Flynn closed her book, keeping her finger between the pages to hold her place, considering her answer. She’d been avoiding thinking about the Columbus Day weekend touch football fund-raiser for a week and a half. She ought to play. The game was a town tradition, the proceeds went to a number of community outreach programs, and she couldn’t avoid seeing Allie in social situations forever. Other than brief encounters on the job, she hadn’t seen Allie since the day Allie had been shot and Flynn had told Ash Walker that Allie needed her. Allie had needed Ash, not Flynn. No matter how much Flynn had wanted to be the one standing by Allie’s bedside, had wanted to be the one Allie needed, she hadn’t been Allie’s choice. She’d never been Allie’s choice. Allie had always been in love with Ash, and it hadn’t taken Flynn more than seeing them together once to figure that out. So she’d walked away and Allie and Ash had worked out their issues, just like she’d known they would. She’d pretty much worked out her own too. She wasn’t in love with Allie, not exactly. She might have been, if they’d seen each other a few more times. If they’d slept together, but they hadn’t. Not quite. The spark had been there, the possibility had been there, but the timing had been wrong.

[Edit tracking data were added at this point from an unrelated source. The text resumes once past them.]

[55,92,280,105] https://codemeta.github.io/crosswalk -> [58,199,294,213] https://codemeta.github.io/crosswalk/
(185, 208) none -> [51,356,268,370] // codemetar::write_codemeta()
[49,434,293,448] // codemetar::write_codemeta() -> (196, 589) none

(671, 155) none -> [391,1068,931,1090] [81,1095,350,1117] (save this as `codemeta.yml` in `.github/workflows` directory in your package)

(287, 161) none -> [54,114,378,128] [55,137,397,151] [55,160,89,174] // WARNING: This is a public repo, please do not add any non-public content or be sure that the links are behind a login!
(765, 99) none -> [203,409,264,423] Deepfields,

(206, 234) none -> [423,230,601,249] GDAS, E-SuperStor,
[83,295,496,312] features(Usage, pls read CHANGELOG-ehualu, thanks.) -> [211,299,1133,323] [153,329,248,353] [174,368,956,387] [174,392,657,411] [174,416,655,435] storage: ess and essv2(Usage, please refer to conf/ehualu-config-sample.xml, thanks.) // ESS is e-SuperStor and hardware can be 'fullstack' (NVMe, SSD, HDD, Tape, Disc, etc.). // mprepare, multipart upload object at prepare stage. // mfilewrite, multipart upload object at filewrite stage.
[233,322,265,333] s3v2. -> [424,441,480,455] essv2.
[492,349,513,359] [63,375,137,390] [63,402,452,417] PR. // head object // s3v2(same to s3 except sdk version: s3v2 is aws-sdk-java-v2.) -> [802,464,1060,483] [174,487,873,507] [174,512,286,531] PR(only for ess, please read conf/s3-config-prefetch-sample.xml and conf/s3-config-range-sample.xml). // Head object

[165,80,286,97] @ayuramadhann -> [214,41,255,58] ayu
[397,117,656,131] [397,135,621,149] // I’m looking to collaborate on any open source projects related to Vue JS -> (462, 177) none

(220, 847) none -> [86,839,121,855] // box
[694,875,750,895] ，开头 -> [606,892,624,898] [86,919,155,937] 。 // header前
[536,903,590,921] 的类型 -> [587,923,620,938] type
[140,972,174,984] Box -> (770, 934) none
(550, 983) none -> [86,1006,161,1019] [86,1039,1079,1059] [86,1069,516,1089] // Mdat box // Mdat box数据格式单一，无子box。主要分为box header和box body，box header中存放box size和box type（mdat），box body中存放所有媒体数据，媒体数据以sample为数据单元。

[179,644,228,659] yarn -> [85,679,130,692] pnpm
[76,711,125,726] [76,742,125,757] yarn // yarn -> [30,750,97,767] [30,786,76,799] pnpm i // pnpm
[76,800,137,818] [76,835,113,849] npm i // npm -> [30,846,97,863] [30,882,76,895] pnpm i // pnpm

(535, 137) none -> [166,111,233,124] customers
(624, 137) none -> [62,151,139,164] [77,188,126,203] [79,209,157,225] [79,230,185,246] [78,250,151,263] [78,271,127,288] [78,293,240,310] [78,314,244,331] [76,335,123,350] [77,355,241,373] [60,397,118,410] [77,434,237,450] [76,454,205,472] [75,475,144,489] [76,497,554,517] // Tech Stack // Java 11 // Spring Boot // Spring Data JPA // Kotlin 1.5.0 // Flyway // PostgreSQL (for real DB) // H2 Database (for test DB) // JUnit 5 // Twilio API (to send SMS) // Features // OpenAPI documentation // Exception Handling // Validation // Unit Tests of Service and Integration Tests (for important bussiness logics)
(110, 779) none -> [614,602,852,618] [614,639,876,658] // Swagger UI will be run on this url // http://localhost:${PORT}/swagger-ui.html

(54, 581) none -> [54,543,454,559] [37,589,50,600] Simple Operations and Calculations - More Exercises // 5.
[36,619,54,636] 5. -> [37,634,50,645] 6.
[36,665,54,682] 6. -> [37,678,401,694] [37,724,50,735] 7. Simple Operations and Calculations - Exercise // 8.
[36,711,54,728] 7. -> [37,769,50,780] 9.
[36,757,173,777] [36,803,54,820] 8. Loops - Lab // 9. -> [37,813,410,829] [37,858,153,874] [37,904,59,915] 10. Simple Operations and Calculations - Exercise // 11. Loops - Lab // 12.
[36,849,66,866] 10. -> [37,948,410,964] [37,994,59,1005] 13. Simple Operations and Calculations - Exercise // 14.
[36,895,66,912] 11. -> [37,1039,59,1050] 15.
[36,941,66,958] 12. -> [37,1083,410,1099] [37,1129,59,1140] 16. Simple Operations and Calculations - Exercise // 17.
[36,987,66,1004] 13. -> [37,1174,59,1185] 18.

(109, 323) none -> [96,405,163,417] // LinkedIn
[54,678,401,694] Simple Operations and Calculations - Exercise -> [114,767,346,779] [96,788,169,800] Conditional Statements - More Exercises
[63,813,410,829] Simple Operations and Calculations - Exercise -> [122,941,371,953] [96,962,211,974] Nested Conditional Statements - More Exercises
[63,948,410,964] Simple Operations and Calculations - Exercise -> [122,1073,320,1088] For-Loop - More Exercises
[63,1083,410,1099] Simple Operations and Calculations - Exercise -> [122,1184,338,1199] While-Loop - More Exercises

Flynn almost laughed. Timing seemed to be everything with her, and she had yet to get it right. She kept almost falling in love, only to discover she’d been too late or too love-struck to see there were problems, time after time. When she’d come here, changing the entire direction of her life, she’d hoped the pattern of her life would change as well. As if that were in her control. She knew it wasn’t. Even if she hadn’t believed that a greater plan, a greater power, was at work, she couldn’t alter the road her life was destined to follow any more than she already had. She was done running. This was home and she was staying.
“I’ll be there,” Flynn called, because she couldn’t change the facts. Not about Allie, not about herself, not about where she’d been or where she was going.
“Good.” Dave tossed the damp rag he had used to polish the medic unit into a bucket. “I’ve seen you run and we need a fast cor—”
An alarm blared—the computerized dispatch system signaling a callout. Flynn dropped the book into the gear bag she carried everywhere when on duty, jumped up, and jogged into the vehicle bay. Dave was already climbing behind the wheel as she grabbed a radio. She dove into the passenger seat, stashed her bag on the floor, and buckled in as Dave roared out onto Shank Painter Road. He liked to drive, and she didn’t mind riding shotgun. She slid the electronic tablet from the slot on the dash and pulled up the stats on the call. The details came up on her screen, relayed from the officer in the field to the emergency dispatcher who had entered the data into the system.